Valdés war vor zwei Tagen noch auf einer Stippvisite beim Papst, seinem Landsmann, nun steht er in der riesigen Halle von Schweighofers Unternehmen Acon Timber auf der Bühne, dreht sich halb nach links, halb nach rechts, spricht zwei Sätze und wartet genüsslich auf den Applaus des 700-köpfigen Publikums, bevor er fortsetzt. Der Politiker von der Radikalen Bürgerunion, ein Mann mit schmalen, blitzenden Augen, schlägt weichere Töne an, wenn er vom „lieben Gerald“ und dessen „sanftem Lächeln“ spricht. Wenn er die investorenfreundliche Politik der nordargentinischen Provinz Corrientes lobt, wird er hingegen lauter. Halb links, halb rechts, Pause, Applaus.

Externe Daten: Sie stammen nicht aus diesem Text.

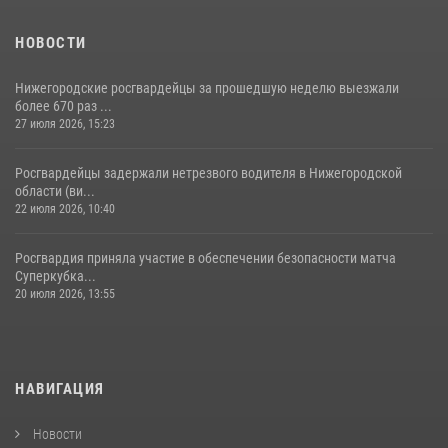
НОВОСТИ
Нижегородские росгвардейцы за прошедшую неделю выезжали
более 670 раз ...
27 июля 2026, 15:23
Росгвардейцы задержали нетрезвого водителя в Нижегородской
области (ви...
22 июля 2026, 10:40
Росгвардия приняла участие в обеспечении безопасности матча
Суперкубка...
20 июля 2026, 13:55
НАВИГАЦИЯ
Новости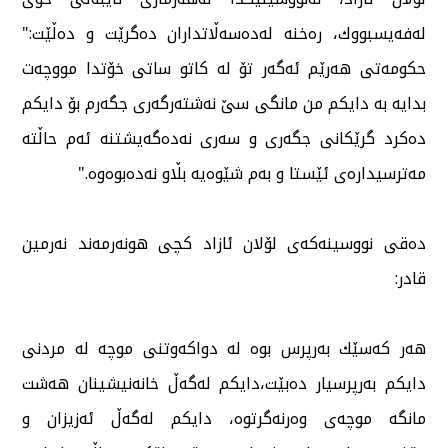
لەفەیسبووك، رەخنە لەدەسەڵاتداران دەگرێت و دەڵێت:"
حكومەتی هەرێم ئەگەر تۆ لە كاتو ساتی خۆتدا مووچەت
بدایە بە دایكم من مانگی سێ نەشتەرگەری جگەرم بۆ دایكم
دەكرد گرێكانی جگەری و سەری نەدەگەیشتنە ئەم حاڵتە
مەترسیدارەی ئێستا و بەم شێوەیە بڵاو نەدەبوەوە."
دەقی نووسینەكەی لۆلان ئازاد كچی هونەرمەند نەرمین
قادر:
هەر كەسێك بەرپرس بوە لە دواكەوتنی موچە لە مردنی
دایكم بەرپرسیار دەبێت،دایكم لەگەڵ خانەنیشینان هەشت
مانگە موچەی وەرنەگرتوە، دایكم لەگەڵ ئەزیزان و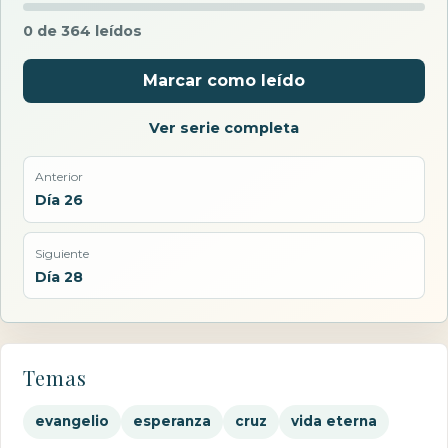
0 de 364 leídos
Marcar como leído
Ver serie completa
Anterior
Día 26
Siguiente
Día 28
Temas
evangelio
esperanza
cruz
vida eterna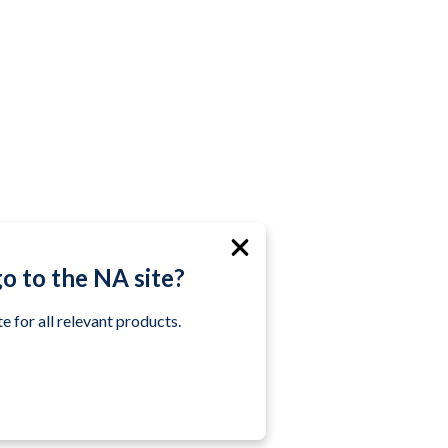
go to the NA site?
e for all relevant products.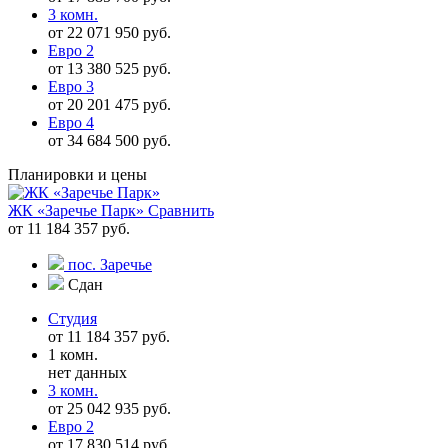
3 комн.
от 22 071 950 руб.
Евро 2
от 13 380 525 руб.
Евро 3
от 20 201 475 руб.
Евро 4
от 34 684 500 руб.
Планировки и цены
ЖК «Заречье Парк»
Сравнить
от 11 184 357 руб.
пос. Заречье
Сдан
Студия
от 11 184 357 руб.
1 комн.
нет данных
3 комн.
от 25 042 935 руб.
Евро 2
от 17 830 514 руб.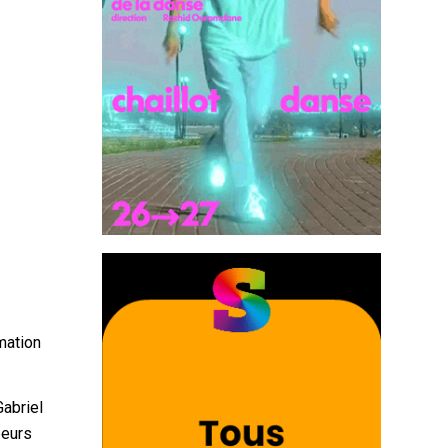
mation
Gabriel
peurs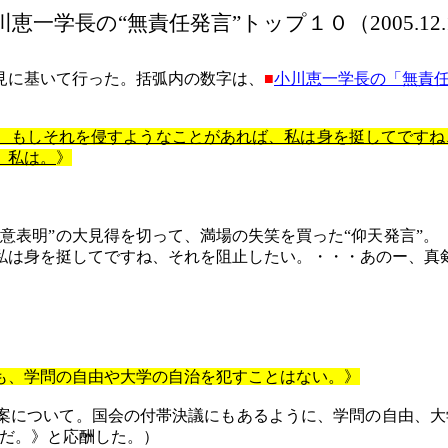
川恵一学長の“無責任発言”トップ１０（
2005.12
見に
基
いて行った。括弧内の数字は、
■
小川恵一学長の「無責任発言
、もしそれを侵すようなことがあれば、私は身を挺してですね
、私は。
》
意表明”の大見得を切って、満場の失笑を買った“仰天発言”。
私は身を挺してですね、それを阻止したい。・・・あのー、真
も、学問の自由や大学の自治を犯すことはない。》
案について。国会の付帯決議にもあるように、学問の自由、大
だ。》と応酬した。）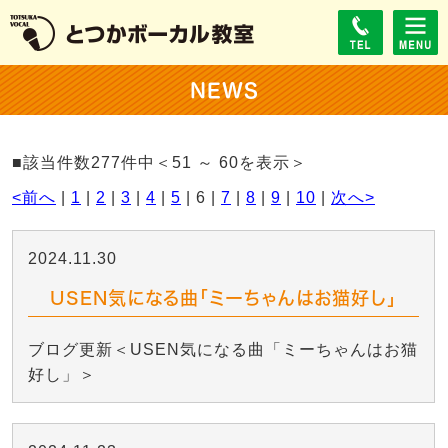
NEWS
■該当件数277件中＜51 ～ 60を表示＞
<前へ
|
1
|
2
|
3
|
4
|
5
| 6 |
7
|
8
|
9
|
10
|
次へ>
2024.11.30
USEN気になる曲「ミーちゃんはお猫好し」
ブログ更新＜USEN気になる曲「ミーちゃんはお猫
好し」＞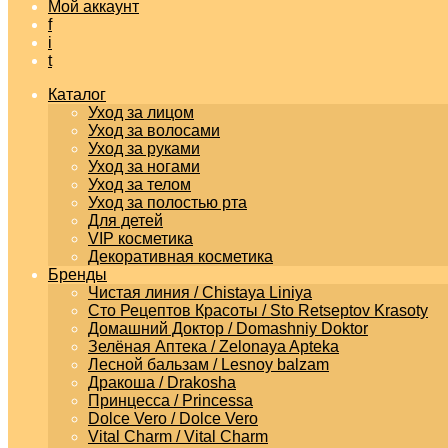
Мой аккаунт
f
i
t
Каталог
Уход за лицом
Уход за волосами
Уход за руками
Уход за ногами
Уход за телом
Уход за полостью рта
Для детей
VIP косметика
Декоративная косметика
Бренды
Чистая линия / Chistaya Liniya
Сто Рецептов Красоты / Sto Retseptov Krasoty
Домашний Доктор / Domashniy Doktor
Зелёная Аптека / Zelonaya Apteka
Лесной бальзам / Lesnoy balzam
Дракоша / Drakosha
Принцесса / Princessa
Dolce Vero / Dolce Vero
Vital Charm / Vital Charm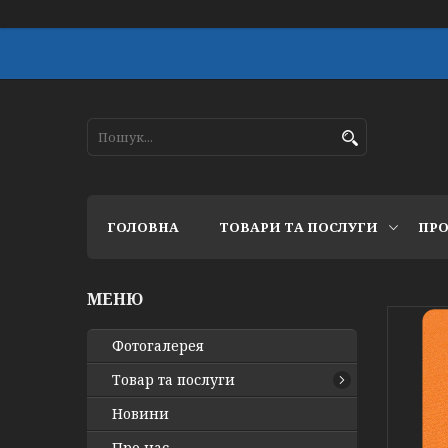
ГОЛОВНА
ТОВАРИ ТА ПОСЛУГИ
ПРО
Фотогалерея
Товар та послуги
Новини
Про нас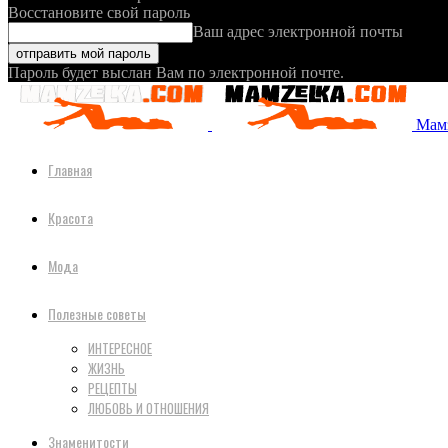
Восстановите свой пароль
Ваш адрес электронной почты
Пароль будет выслан Вам по электронной почте.
Мамз
Главная
Красота
Мода
Полезные советы
ИНТЕРЕСНОЕ
ЖИЗНЬ
РЕЦЕПТЫ
ЛЮБОВЬ И ОТНОШЕНИЯ
Знаменитости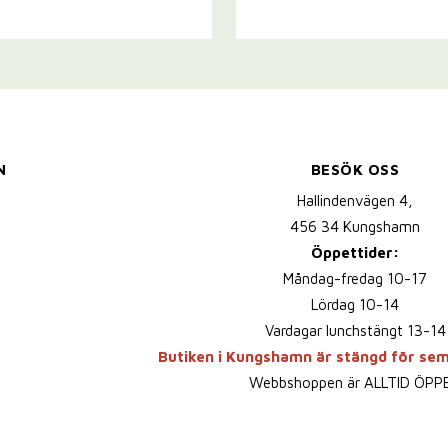
N
BESÖK OSS
Hallindenvägen 4,
456 34 Kungshamn
Öppettider:
Måndag-fredag 10-17
Lördag 10-14
Vardagar lunchstängt 13-14
Butiken i Kungshamn är stängd för se
Webbshoppen är ALLTID ÖPP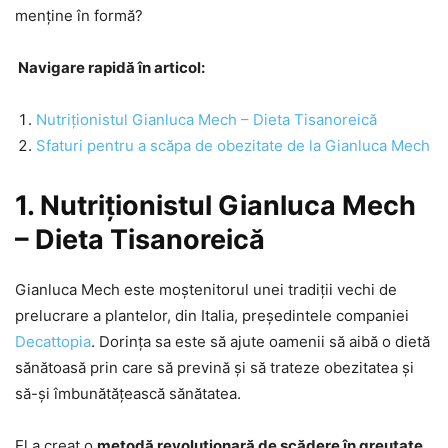
menține în formă?
Navigare rapidă în articol:
Nutriționistul Gianluca Mech – Dieta Tisanoreică
Sfaturi pentru a scăpa de obezitate de la Gianluca Mech
1. Nutriționistul Gianluca Mech
– Dieta Tisanoreică
Gianluca Mech este moștenitorul unei tradiții vechi de
prelucrare a plantelor, din Italia, președintele companiei
Decattopia
. Dorința sa este să ajute oamenii să aibă o dietă
sănătoasă prin care să prevină și să trateze obezitatea și
să-și îmbunătățească sănătatea.
El a creat o
metodă revoluționară de scădere în greutate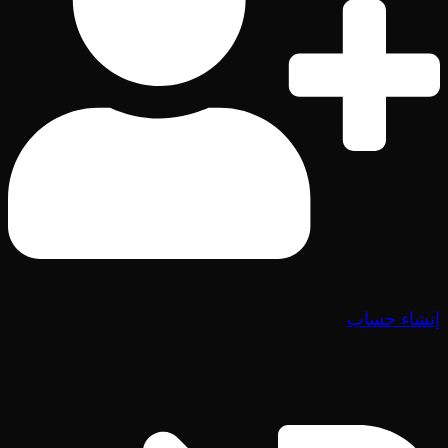
إنشاء حساب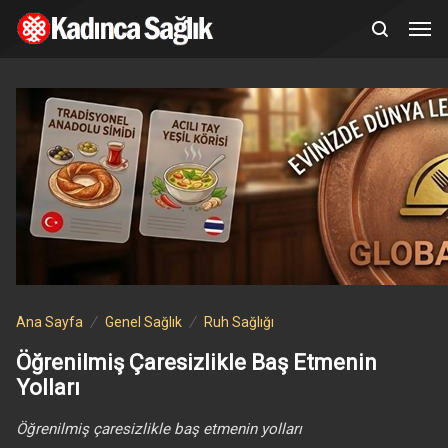
Ana Sayfa
Genel Sağlık
Ruh Sağlığı
Öğrenilmiş Çaresizlikle Baş Etmenin
Yolları
Öğrenilmiş çaresizlikle baş etmenin yolları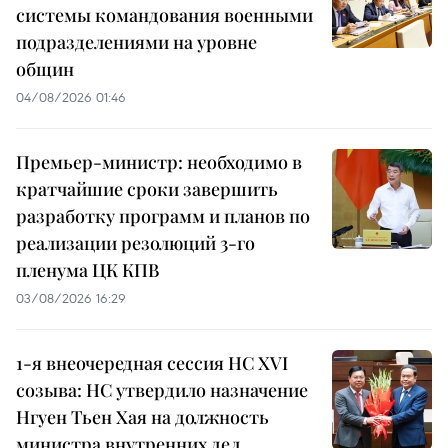
системы командования военными
подразделениями на уровне
общин
04/08/2026 01:46
Премьер-министр: необходимо в
кратчайшие сроки завершить
разработку программ и планов по
реализации резолюций 3-го
пленума ЦК КПВ
03/08/2026 16:29
1-я внеочередная сессия НС XVI
созыва: НС утвердило назначение
Нгуен Тьен Хая на должность
министра внутренних дел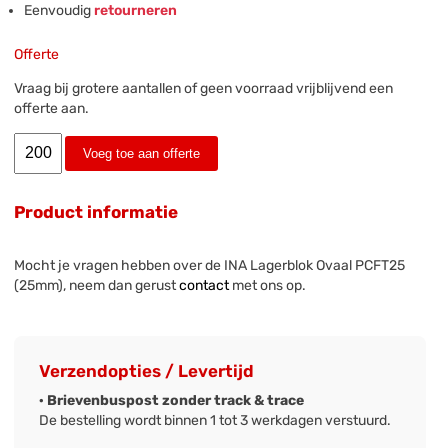
Eenvoudig
retourneren
Offerte
Vraag bij grotere aantallen of geen voorraad vrijblijvend een
offerte aan.
Voeg toe aan offerte
Product informatie
Mocht je vragen hebben over de INA Lagerblok Ovaal PCFT25
(25mm), neem dan gerust
contact
met ons op.
Verzendopties / Levertijd
· Brievenbuspost zonder track & trace
De bestelling wordt binnen 1 tot 3 werkdagen verstuurd.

Gaucho-Politik hat der Gouverneur sichtlich im Blut. Im Wahlkampf hat er den umstrittenen neuen argentinischen Staatspräsidenten Javier Milei unterstützt, der mit einer Kettensäge im Wahlkampf weltberühmt wurde. Die Inflation ist mittlerweile rekordhoch, sie liegt fast bei 280 Prozent.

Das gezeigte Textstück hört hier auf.